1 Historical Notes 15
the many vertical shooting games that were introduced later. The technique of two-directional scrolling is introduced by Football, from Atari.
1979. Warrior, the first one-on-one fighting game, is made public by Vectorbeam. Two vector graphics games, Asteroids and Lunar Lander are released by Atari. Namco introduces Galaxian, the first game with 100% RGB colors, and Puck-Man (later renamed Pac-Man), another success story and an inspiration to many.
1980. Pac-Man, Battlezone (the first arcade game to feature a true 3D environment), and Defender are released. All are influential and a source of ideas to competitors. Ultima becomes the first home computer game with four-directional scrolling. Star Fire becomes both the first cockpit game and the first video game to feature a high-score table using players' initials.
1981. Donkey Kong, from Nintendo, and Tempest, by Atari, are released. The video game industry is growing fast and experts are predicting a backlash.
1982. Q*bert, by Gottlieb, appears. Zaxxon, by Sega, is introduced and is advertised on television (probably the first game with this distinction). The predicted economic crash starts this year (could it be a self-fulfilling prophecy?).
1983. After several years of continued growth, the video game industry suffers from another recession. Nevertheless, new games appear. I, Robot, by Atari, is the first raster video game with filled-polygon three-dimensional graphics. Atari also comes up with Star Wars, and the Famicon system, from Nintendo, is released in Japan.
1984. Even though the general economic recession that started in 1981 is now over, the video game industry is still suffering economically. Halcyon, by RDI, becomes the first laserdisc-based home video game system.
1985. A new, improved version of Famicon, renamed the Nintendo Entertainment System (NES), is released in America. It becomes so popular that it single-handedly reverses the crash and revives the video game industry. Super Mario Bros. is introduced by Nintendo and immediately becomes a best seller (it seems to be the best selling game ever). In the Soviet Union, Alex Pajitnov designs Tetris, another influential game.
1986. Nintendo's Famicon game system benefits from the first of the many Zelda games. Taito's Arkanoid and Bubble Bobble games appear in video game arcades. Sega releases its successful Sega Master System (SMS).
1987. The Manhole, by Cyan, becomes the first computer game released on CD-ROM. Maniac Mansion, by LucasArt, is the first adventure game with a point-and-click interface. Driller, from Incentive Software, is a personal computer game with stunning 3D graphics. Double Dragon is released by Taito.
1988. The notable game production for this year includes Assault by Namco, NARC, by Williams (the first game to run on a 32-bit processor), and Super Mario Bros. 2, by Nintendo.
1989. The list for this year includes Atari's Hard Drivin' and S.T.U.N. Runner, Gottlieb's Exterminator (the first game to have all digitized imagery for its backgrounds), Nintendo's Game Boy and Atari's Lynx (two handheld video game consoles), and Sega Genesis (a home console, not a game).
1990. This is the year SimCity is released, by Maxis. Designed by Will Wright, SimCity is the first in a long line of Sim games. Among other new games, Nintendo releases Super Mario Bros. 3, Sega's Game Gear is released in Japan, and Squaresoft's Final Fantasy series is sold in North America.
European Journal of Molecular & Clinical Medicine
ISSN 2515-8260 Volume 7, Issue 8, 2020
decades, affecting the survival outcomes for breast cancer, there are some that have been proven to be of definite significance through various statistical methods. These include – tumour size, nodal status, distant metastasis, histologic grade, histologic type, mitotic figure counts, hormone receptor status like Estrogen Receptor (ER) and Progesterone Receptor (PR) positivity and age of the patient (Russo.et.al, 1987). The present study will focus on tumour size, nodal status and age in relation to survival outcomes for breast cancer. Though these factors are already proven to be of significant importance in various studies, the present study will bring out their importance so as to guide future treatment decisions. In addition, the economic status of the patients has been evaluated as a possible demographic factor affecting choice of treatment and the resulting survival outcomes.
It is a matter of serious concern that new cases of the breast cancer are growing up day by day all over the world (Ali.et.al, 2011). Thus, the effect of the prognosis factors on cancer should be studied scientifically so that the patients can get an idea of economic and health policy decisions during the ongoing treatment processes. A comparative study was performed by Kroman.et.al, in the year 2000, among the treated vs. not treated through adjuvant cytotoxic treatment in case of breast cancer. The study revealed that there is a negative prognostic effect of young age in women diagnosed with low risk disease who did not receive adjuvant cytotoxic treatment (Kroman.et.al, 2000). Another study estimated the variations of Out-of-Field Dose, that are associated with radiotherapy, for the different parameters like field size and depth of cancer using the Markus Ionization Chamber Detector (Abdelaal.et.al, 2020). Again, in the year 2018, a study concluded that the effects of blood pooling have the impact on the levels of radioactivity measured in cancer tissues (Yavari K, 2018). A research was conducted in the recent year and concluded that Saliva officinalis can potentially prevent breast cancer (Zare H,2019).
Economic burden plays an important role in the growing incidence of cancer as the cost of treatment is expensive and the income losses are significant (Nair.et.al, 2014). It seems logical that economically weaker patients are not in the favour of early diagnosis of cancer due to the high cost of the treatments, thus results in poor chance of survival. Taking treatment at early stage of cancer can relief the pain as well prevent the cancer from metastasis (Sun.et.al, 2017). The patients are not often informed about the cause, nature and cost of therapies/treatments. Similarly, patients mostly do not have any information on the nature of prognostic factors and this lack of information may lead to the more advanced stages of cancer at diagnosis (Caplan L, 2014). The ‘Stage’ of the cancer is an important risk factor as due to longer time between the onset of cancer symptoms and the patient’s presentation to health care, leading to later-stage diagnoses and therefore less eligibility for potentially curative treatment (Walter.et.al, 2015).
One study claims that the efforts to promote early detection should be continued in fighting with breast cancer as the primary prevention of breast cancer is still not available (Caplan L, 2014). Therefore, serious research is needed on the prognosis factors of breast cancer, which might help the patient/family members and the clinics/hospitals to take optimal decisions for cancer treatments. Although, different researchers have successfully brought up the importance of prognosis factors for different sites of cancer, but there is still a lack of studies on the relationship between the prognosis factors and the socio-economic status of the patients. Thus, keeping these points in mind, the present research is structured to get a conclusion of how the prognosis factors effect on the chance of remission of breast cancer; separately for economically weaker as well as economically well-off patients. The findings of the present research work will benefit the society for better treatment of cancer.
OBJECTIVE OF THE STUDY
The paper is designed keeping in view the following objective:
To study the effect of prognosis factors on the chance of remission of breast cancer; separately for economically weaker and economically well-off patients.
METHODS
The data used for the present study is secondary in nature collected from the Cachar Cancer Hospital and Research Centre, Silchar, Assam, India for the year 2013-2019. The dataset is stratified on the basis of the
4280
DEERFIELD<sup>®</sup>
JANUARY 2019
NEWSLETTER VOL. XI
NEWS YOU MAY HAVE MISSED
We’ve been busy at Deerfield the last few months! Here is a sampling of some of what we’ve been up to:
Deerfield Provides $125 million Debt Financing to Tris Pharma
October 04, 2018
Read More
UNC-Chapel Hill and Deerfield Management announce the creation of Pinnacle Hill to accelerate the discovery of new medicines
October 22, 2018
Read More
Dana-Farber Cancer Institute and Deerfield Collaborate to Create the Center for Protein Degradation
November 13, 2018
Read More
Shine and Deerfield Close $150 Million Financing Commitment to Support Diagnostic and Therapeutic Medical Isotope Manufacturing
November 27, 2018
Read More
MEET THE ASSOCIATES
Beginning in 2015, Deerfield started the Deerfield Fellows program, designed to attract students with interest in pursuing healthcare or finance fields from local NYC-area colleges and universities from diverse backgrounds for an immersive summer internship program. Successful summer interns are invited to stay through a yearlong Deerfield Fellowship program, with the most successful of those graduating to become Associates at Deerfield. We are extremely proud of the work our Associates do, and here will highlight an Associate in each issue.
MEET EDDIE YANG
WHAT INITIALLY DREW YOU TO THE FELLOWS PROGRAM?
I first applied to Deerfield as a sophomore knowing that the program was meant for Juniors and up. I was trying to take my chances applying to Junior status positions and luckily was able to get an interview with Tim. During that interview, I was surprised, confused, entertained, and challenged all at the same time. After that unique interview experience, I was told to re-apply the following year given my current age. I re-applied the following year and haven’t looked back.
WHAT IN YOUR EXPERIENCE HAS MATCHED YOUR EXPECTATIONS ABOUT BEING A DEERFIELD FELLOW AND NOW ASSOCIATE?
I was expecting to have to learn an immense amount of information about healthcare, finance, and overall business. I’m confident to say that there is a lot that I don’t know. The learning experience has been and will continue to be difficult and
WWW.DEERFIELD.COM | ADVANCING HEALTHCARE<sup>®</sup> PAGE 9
※
- _Exercise instructions_:
Among the records above, find the lines where the word "MEET" appears and copy them.

- _Response to the exercise_:
MEET THE ASSOCIATES
MEET EDDIE YANG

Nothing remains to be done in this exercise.